To give you a bit of history, her full name is Statue of Liberty Enlightening the World, and she was a gift to the United States of America from the people of France to congratulate them with their independence and abolition of slavery in 1886. The pedestal is made of granite and Liberty is actually made of copper. Fun fact: Do you know why she was always green? It is because of oxidation, a chemical reaction which causes a green film to develop when copper is exposed to oxygen and it took years before the Lady Liberty is completely covered by the green film. Another prominent feature is the seven rays in her crown , which symbolises the seven continents of the world. Furthermore, the overall height from the foundation to the tip of the torch is 305 feet and 6 inches, with a 35 feet waistline and weighs 204 tons. She holds a torch in her right and in her left a tablet inscribed July 4, 1776 in Roman Numerals, the date of US Independence and a broken shackle and chain at her feet commemorating the end of oppression and tyranny.
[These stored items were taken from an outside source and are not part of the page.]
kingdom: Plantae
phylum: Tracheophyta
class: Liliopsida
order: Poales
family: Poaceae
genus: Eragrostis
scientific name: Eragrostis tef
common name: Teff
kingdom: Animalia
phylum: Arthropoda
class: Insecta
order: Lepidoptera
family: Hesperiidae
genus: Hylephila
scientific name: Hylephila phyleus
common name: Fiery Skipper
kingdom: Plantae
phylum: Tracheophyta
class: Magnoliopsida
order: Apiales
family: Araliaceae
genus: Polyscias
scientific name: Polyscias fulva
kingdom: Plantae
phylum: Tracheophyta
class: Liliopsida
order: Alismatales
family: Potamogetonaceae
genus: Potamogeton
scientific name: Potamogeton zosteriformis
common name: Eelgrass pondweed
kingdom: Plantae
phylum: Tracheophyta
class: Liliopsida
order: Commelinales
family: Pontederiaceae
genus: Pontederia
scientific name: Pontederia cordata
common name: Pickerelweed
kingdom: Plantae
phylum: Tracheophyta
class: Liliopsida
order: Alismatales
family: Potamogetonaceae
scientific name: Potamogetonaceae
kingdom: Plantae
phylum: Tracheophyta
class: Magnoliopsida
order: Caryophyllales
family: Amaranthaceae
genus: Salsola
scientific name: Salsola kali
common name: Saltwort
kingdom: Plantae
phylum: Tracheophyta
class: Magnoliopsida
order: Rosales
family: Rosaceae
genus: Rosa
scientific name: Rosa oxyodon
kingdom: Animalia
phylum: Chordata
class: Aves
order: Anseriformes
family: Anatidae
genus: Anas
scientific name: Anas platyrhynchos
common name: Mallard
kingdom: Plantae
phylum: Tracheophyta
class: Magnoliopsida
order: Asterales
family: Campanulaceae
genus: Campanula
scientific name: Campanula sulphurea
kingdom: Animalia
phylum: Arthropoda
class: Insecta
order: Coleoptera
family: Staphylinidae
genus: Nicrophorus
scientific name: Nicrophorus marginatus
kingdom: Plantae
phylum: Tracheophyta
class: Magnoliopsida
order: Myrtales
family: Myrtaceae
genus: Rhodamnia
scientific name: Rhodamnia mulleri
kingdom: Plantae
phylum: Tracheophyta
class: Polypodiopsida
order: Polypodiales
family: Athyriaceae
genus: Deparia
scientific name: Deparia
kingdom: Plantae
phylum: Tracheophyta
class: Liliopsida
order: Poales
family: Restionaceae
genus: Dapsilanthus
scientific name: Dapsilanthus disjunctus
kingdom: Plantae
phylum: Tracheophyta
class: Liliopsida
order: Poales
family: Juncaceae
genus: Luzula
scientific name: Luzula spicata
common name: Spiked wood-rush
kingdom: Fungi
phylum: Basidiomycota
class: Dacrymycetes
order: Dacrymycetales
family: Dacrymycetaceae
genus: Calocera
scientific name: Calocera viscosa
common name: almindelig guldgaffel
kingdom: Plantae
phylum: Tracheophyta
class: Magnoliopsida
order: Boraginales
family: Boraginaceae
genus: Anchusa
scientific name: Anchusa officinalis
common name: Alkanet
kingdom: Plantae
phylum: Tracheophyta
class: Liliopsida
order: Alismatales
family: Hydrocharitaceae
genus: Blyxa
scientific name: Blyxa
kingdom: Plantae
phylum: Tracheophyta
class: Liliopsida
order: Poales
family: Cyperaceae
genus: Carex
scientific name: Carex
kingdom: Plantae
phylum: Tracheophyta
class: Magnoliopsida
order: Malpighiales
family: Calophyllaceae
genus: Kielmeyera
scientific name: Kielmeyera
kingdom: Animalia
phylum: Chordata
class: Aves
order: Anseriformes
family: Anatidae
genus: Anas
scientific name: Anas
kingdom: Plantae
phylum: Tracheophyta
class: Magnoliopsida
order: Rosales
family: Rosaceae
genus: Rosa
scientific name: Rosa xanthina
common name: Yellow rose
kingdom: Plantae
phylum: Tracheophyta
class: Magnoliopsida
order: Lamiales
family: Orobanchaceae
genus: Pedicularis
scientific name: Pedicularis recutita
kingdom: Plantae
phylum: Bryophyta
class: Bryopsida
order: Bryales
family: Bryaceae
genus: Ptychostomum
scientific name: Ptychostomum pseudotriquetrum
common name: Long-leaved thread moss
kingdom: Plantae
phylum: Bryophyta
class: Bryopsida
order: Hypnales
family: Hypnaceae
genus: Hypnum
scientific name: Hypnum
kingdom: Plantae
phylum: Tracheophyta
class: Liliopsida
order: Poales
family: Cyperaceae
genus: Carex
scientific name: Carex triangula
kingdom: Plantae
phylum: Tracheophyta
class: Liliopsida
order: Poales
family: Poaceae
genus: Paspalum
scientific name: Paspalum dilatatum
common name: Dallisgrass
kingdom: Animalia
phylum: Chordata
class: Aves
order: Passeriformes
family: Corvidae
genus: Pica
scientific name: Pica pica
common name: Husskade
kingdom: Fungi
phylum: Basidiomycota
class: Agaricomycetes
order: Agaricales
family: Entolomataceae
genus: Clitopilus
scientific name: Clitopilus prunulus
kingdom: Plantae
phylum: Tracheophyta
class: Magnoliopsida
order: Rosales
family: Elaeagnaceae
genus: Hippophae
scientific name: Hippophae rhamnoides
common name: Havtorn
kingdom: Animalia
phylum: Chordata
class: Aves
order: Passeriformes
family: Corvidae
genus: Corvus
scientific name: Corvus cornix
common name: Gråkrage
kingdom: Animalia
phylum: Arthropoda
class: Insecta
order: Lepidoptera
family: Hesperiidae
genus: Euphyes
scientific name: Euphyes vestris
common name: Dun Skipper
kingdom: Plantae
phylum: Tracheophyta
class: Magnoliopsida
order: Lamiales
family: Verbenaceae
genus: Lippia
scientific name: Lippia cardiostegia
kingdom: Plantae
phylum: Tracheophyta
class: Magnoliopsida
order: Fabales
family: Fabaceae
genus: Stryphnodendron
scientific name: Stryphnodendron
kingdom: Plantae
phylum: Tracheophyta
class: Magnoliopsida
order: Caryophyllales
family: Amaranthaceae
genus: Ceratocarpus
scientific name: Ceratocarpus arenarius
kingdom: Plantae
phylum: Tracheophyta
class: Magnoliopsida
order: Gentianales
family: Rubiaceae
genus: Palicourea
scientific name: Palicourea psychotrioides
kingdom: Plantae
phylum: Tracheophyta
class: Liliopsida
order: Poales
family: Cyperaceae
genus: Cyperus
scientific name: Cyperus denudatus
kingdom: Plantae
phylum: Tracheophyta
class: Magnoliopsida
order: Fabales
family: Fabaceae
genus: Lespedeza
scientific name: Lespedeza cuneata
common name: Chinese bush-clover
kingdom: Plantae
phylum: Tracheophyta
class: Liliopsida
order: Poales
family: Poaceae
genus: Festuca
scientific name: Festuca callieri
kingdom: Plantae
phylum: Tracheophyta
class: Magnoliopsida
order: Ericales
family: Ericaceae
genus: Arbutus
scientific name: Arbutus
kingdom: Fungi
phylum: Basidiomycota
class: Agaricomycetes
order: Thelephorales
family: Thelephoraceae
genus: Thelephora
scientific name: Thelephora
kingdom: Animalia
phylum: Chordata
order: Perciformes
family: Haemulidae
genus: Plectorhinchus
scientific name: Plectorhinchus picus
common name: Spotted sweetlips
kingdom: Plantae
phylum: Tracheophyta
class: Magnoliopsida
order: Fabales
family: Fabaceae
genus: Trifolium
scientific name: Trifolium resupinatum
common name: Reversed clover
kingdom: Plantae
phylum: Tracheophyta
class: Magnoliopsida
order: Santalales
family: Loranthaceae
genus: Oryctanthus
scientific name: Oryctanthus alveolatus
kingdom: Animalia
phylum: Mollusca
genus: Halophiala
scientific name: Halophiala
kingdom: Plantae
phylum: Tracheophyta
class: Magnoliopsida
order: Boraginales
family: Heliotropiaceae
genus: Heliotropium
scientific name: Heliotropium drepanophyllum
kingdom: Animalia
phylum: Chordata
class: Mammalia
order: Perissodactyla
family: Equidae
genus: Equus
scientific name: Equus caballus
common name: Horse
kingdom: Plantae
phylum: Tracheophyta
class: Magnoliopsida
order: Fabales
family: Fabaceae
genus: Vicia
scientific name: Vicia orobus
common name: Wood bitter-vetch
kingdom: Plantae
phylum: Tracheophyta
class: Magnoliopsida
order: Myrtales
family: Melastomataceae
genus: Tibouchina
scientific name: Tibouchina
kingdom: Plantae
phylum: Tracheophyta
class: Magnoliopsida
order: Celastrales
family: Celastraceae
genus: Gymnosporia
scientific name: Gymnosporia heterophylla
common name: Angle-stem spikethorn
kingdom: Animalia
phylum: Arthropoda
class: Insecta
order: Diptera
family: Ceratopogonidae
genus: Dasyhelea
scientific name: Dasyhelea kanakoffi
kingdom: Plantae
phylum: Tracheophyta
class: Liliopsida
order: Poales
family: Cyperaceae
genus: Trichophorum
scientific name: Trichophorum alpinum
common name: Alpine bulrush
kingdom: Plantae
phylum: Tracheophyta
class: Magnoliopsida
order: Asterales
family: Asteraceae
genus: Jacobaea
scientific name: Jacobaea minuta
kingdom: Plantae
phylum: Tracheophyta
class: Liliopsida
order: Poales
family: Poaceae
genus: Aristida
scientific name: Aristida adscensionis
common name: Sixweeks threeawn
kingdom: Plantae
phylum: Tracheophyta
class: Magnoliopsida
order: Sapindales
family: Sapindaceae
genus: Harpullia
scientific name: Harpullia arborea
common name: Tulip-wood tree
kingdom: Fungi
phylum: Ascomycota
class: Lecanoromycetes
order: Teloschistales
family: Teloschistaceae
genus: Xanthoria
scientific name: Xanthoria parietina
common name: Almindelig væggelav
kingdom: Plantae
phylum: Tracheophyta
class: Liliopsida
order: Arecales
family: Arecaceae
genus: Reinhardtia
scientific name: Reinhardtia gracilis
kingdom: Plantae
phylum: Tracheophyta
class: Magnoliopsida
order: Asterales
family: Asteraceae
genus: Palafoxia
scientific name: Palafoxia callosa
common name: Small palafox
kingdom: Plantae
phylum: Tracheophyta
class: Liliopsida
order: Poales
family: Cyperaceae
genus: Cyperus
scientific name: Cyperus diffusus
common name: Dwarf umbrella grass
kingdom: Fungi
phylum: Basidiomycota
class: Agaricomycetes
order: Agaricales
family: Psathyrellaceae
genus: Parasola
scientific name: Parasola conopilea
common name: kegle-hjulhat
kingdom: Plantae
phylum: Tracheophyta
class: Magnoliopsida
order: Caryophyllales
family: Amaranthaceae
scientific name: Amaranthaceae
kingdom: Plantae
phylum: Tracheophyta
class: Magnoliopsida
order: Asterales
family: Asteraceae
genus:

Our next stop is Ellis Island (we recommend to give yourself at least an hour to explore the island) And as we’re living in Ireland, we thought we should visit it to looked back from the mass exodus of Irish people during Great Famine in 1800s and followed their journey from Cobh (a town in Ireland) to NY which is carefully thought as tragic and uplifting. It is considered a poetic symbol of American dream for the reason that it was a major portal for more those millions of immigrants entering the US, but unfortunately many never made it as they we’re singled out from entering the US due to medical quarantines. It is a very informative immigration museum, beautifully restored and definitely expands our’s perspective as we walked to the evocative series of exhibits and amazing collections of artifacts from American history. Truly, a world-class experience.

Here is a short video of our Liberty and Ellis Visit (sorry for the bad audio)

We can say that NYC is a remarkable city. Visiting the Liberty and Ellis Island alone, you’ll understand why USA is so multicultural. That’s why it was such an interesting, humbling experience that fulfilled our childhood fantasies. It is MAGNIFICENT AND SURPRISING.